Let's instantiate the model with some sample hyperparameters to verify that the forward pass works and produces the correct output shape.

In [None]:
# Define Hyperparameters
num_layers = 4
d_model = 128
dff = 512
num_heads = 8
input_vocab_size = 8500
target_vocab_size = 8000
dropout_rate = 0.1

transformer = MinTransformer(
    num_layers, 
    d_model, 
    num_heads, 
    dff,
    input_vocab_size, 
    target_vocab_size, 
    pe_input=1000, 
    pe_target=1000,
    rate=dropout_rate
)

# Create Dummy Input
# Batch size: 64, Sequence Length: 38
temp_input = tf.random.uniform((64, 38), dtype=tf.int64, minval=0, maxval=200)
temp_target = tf.random.uniform((64, 36), dtype=tf.int64, minval=0, maxval=200)

# Run Forward Pass
fn_out = transformer((temp_input, temp_target), training=False)

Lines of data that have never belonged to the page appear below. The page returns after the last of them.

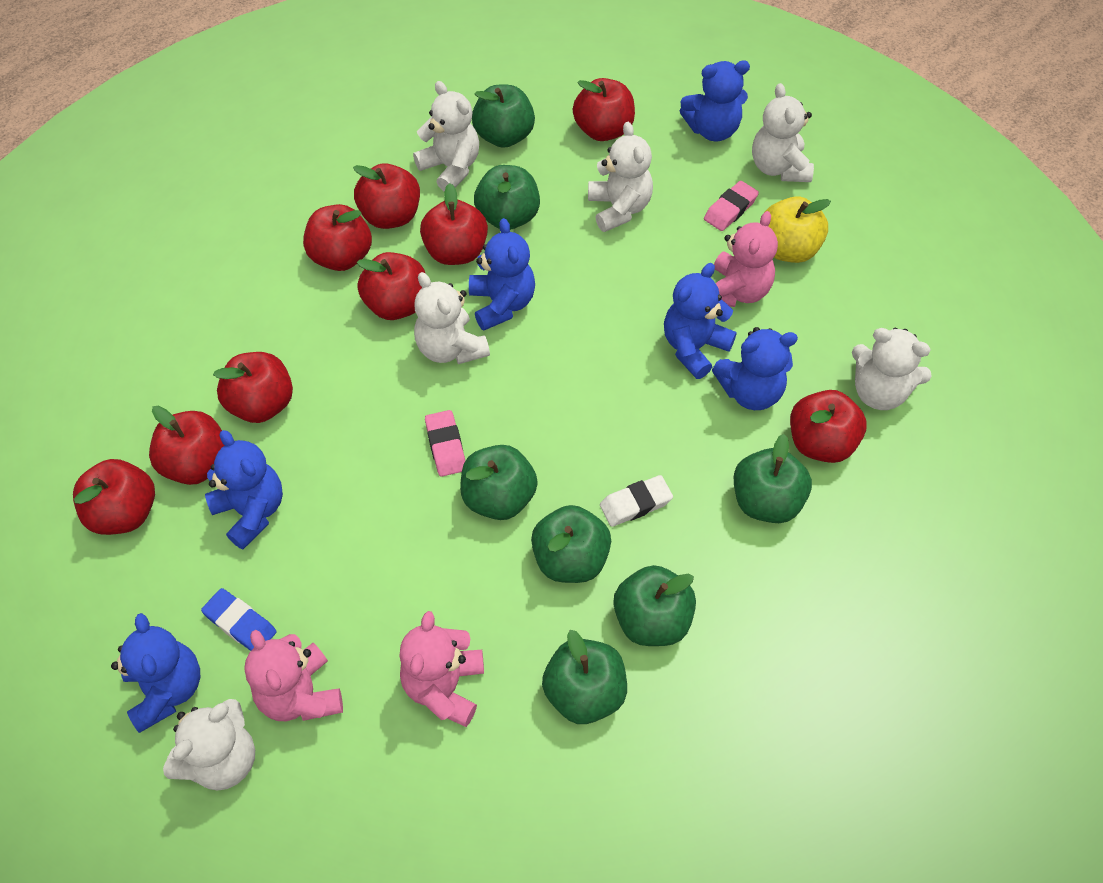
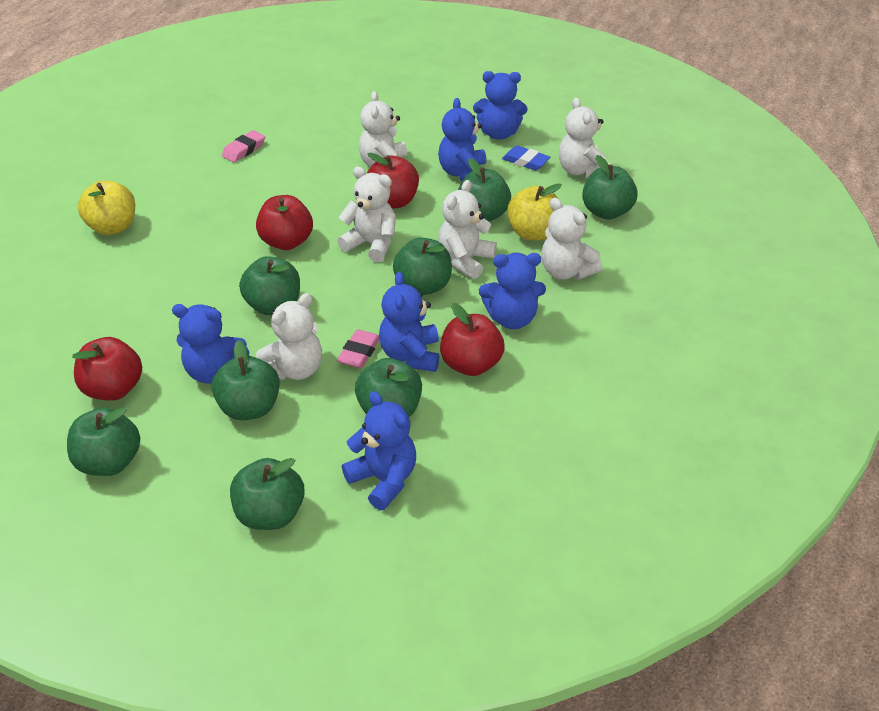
green apple: [460,445,538,520] [472,85,535,148] [474,165,540,230] [531,505,611,583] [542,630,627,724] [613,565,696,646] [734,434,812,523] = 7 -> [67,407,140,476] [212,340,280,420] [230,458,305,530] [239,256,300,315] [355,358,422,417] [393,237,452,295] [458,158,511,222] [582,155,637,220] = 8
pink teddy bear: [244,630,343,721] [399,611,484,727] [714,211,778,307] = 3 -> none = 0
red apple: [73,459,155,535] [149,406,225,485] [213,352,293,423] [303,204,372,271] [353,163,420,229] [357,252,425,320] [420,183,488,265] [573,78,635,141] [790,390,867,463] = 9 -> [72,337,142,401] [256,195,313,250] [367,153,419,209] [440,303,505,376] = 4
white eraser: [600,475,673,527] = 1 -> none = 0
yellow apple: [765,196,831,263] = 1 -> [78,181,135,235] [507,183,562,241] = 2

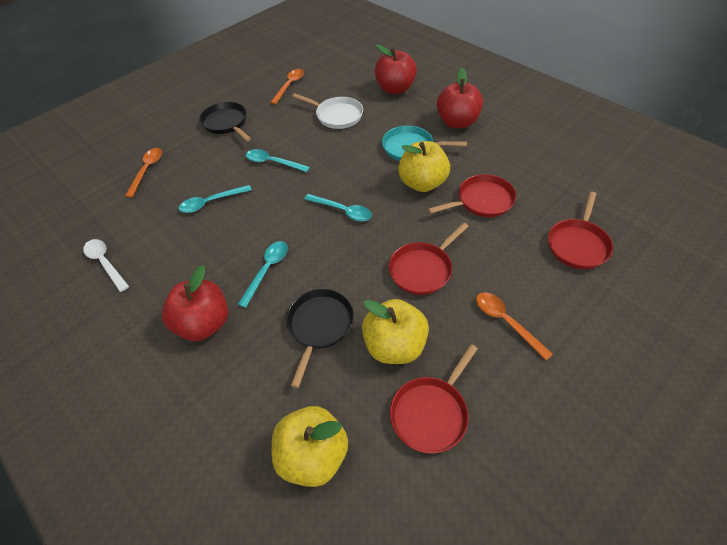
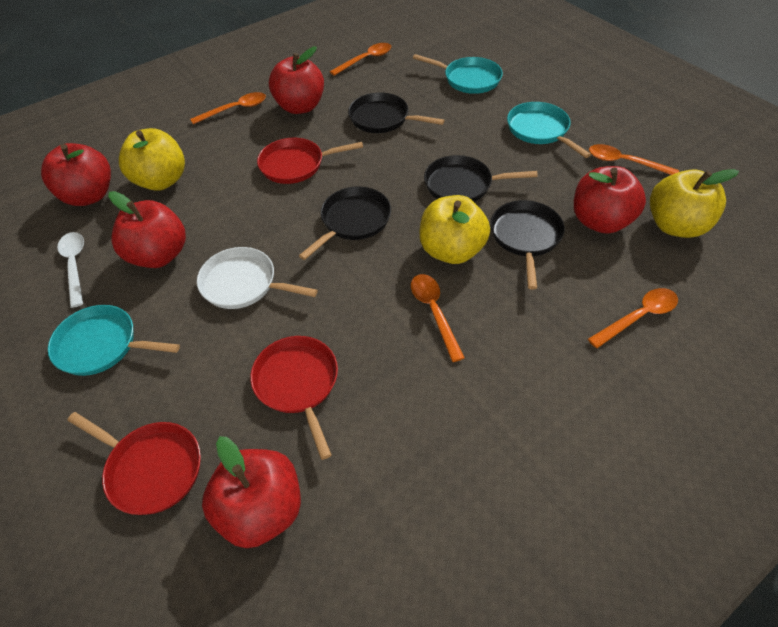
black pan: [199,102,251,141] [286,289,354,388] = 2 -> [299,186,391,260] [348,92,445,133] [424,155,538,202] [490,200,565,290] = 4
orange spoon: [125,148,162,198] [270,69,304,105] [476,293,553,360] = 3 -> [190,92,266,124] [330,43,391,76] [411,274,465,362] [588,288,678,348] [589,144,679,175] = 5
red apple: [162,265,228,341] [374,44,417,94] [437,68,483,128] = 3 -> [41,143,111,206] [108,191,186,268] [202,436,301,548] [269,47,324,114] [574,166,646,234] = 5
red pan: [388,223,469,295] [390,344,478,454] [428,174,516,217] [548,192,613,269] = 4 -> [67,412,201,515] [250,336,338,460] [257,138,363,184] = 3
turquoise pan: [382,126,467,161] = 1 -> [48,305,180,376] [413,54,503,94] [507,102,591,158] = 3
turquoise spoon: [179,185,252,213] [238,241,288,308] [246,149,310,172] [304,194,372,222] = 4 -> none = 0

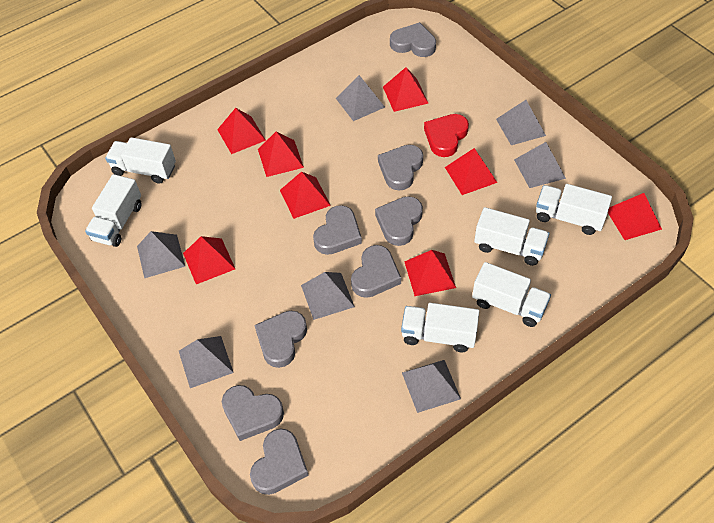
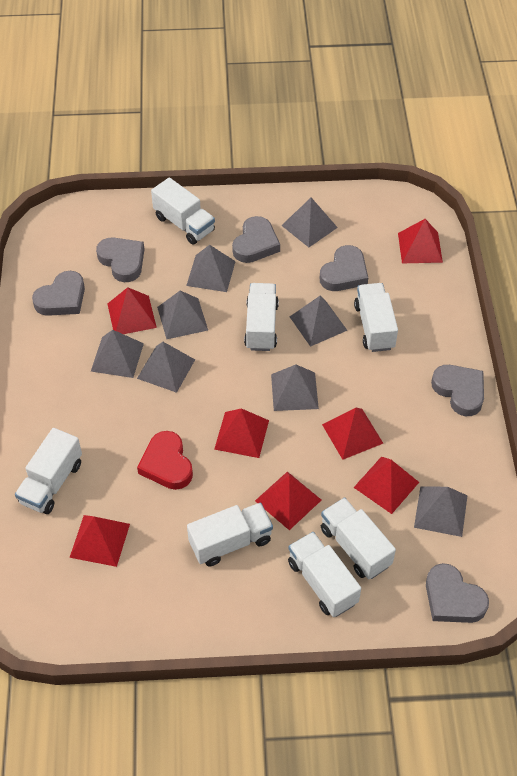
grey heart: [222,385,284,441] [250,429,309,495] [254,311,307,368] [313,205,362,255] [351,245,401,298] [375,196,423,246] [378,145,423,191] [390,22,436,57] = 8 -> [32,271,85,316] [96,237,145,282] [232,216,280,263] [320,245,368,291] [426,563,489,623] [431,365,484,416] = 6
grey pyramid: [137,231,185,278] [179,336,234,388] [301,272,355,320] [336,75,385,121] [402,360,461,413] [496,100,546,145] [514,142,566,188] = 7 -> [91,330,144,378] [137,342,195,393] [157,291,208,339] [186,245,236,292] [271,365,319,411] [281,198,338,247] [290,295,348,347] [414,487,468,537] = 8
red pyramid: [183,236,235,284] [217,108,266,154] [258,131,304,177] [280,171,331,219] [383,67,429,112] [404,250,456,296] [445,148,497,195] [608,193,662,240] = 8 -> [69,515,130,567] [108,287,157,334] [214,408,269,458] [255,472,321,530] [322,408,383,460] [353,457,419,514] [398,219,443,263] = 7
white truck: [85,174,142,247] [105,137,176,184] [401,303,479,352] [472,262,551,327] [474,207,549,266] [536,184,612,235] = 6 -> [15,428,82,514] [151,177,215,245] [187,503,273,567] [244,283,279,351] [288,532,361,617] [321,497,396,579] [354,283,398,352] = 7

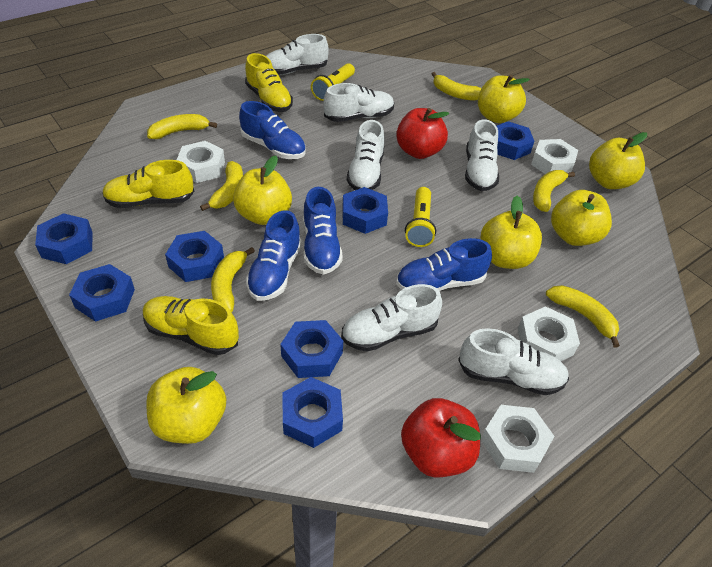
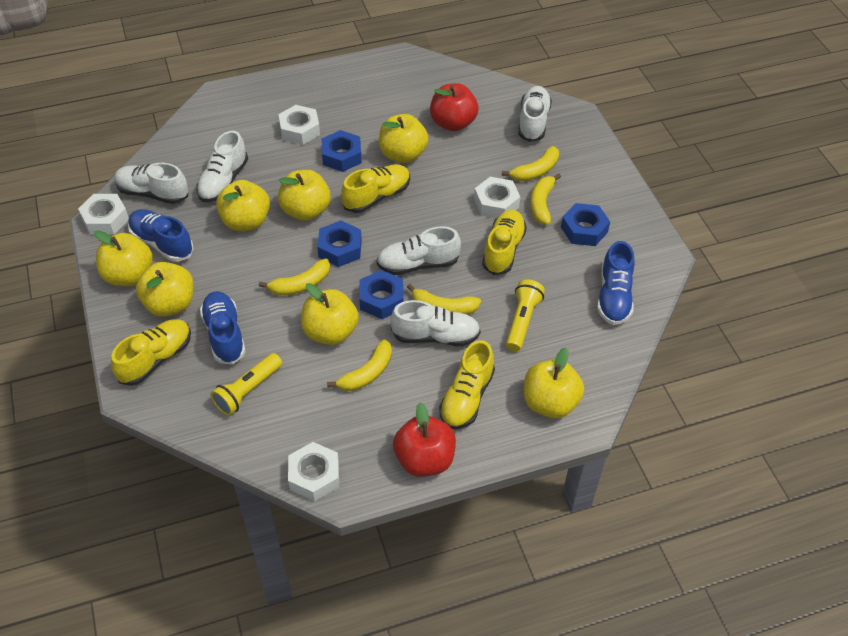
blue nut: [35,213,93,264] [69,264,135,322] [165,231,224,282] [280,320,343,378] [282,377,343,448] [342,187,388,234] [497,121,534,160] = 7 -> [317,220,362,267] [322,130,362,172] [359,270,403,319] [561,203,610,246] = 4
blue shoe: [239,101,306,159] [246,210,302,301] [303,187,343,275] [396,238,492,291] = 4 -> [128,209,194,262] [200,291,246,365] [597,241,635,325] = 3
white shoe: [266,34,329,75] [323,83,394,122] [341,284,442,352] [347,120,384,190] [458,328,569,395] [465,119,499,191] = 6 -> [114,163,188,204] [196,131,248,202] [376,226,461,275] [390,300,481,346] [518,86,552,142] = 5
yellow apple: [146,367,226,444] [233,156,292,225] [478,75,530,123] [481,196,542,269] [551,190,612,246] [589,132,647,189] = 6 -> [94,230,153,286] [136,262,194,317] [216,180,270,231] [278,170,331,221] [301,283,359,345] [379,114,428,163] [524,347,584,418] = 7
yellow banana: [147,114,217,139] [200,161,243,211] [211,247,255,312] [432,72,481,101] [533,170,575,212] [546,285,620,348] = 6 -> [259,258,330,295] [327,339,392,391] [407,284,481,315] [502,146,559,181] [530,173,561,225] = 5
yellow shoe: [102,160,194,208] [143,296,239,355] [245,53,293,112] = 3 -> [111,319,191,386] [341,164,410,213] [439,340,495,430] [482,210,527,275] = 4

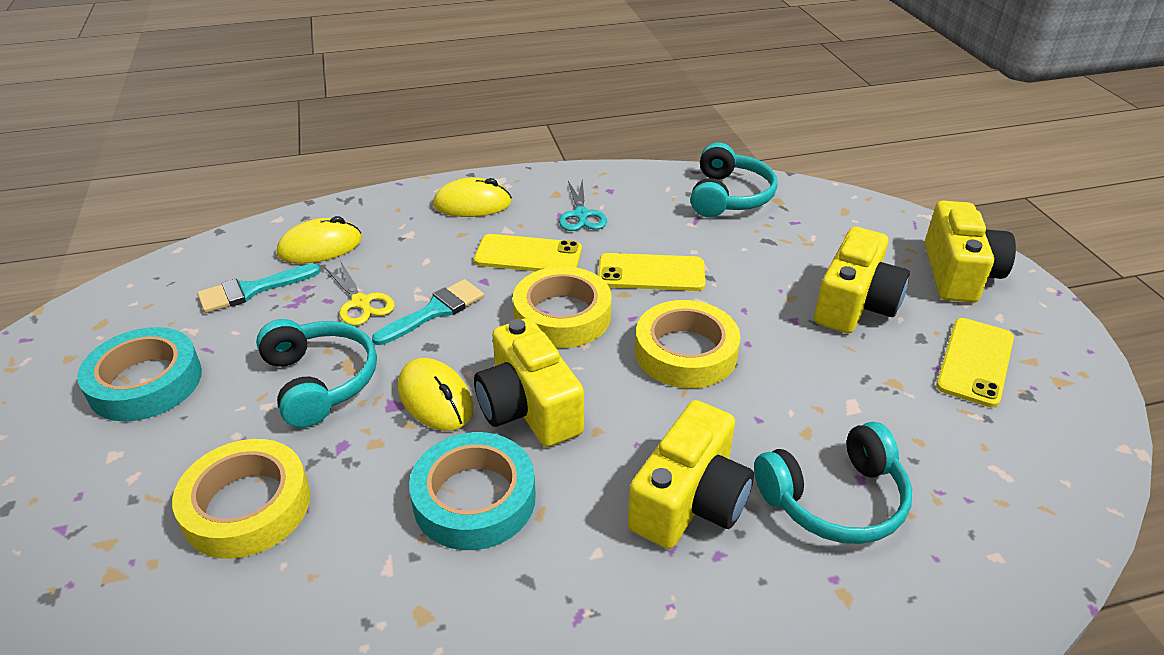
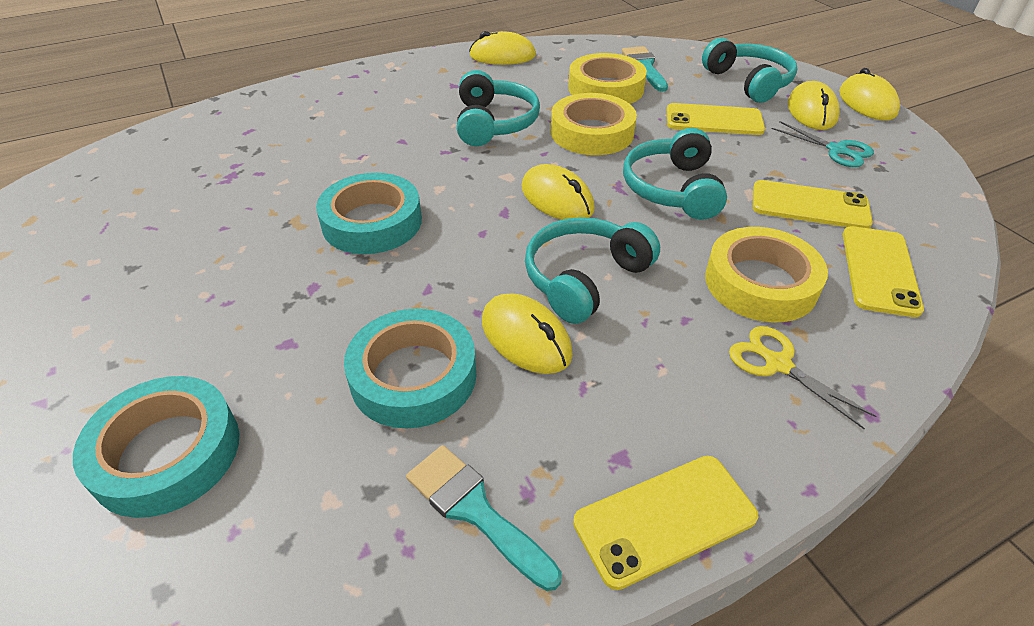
turquoise headphones: [256,319,377,428] [690,143,778,217] [754,422,912,544] = 3 -> [457,70,540,146] [525,217,660,324] [623,128,727,220] [702,38,797,103] = 4
turquoise tape: [77,327,202,421] [409,432,536,550] = 2 -> [73,376,239,518] [316,173,422,254] [344,308,477,428] = 3
yellow camera: [474,318,584,447] [628,400,754,549] [814,227,910,333] [925,201,1016,303] = 4 -> none = 0
yellow mouse: [277,216,362,264] [398,358,473,431] [433,177,512,217] = 3 -> [469,31,536,65] [482,294,573,374] [522,164,595,220] [788,81,840,130] [839,68,900,121] = 5
yellow phone: [474,234,582,271] [598,253,706,291] [936,318,1014,408] = 3 -> [573,456,758,590] [667,103,765,135] [753,180,873,228] [843,226,924,317] = 4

print(f"Encoder Input Shape: {temp_input.shape}")
print(f"Decoder Input Shape: {temp_target.shape}")
print(f"Transformer Output Shape: {fn_out.shape}")

### Output Analysis
The output shape should be `(64, 36, 8000)`.
* `64`: Batch size.
* `36`: Target sequence length (the model outputs a prediction for every step in the decoder input).
* `8000`: Target vocab size (logits for the next word probability).

## 5️⃣ Chapter Summary

In this chapter, we dissected the Transformer model, the current state-of-the-art in NLP.

* **No More Recurrence:** We replaced LSTMs with **Self-Attention**, allowing parallel processing of sequences.
* **Attention Mechanism:** We implemented `Scaled Dot-Product Attention`, which allows the model to dynamically focus on different parts of the input.
* **Multi-Head Attention:** We split the attention mechanism into multiple heads to capture different linguistic features simultaneously.
* **Positional Encoding:** We injected sine/cosine waves into the embeddings so the model knows the order of words.
* **Architecture:** We built the Encoder (extracts features) and Decoder (generates sequence) and connected them into a full `MinTransformer` model in Keras.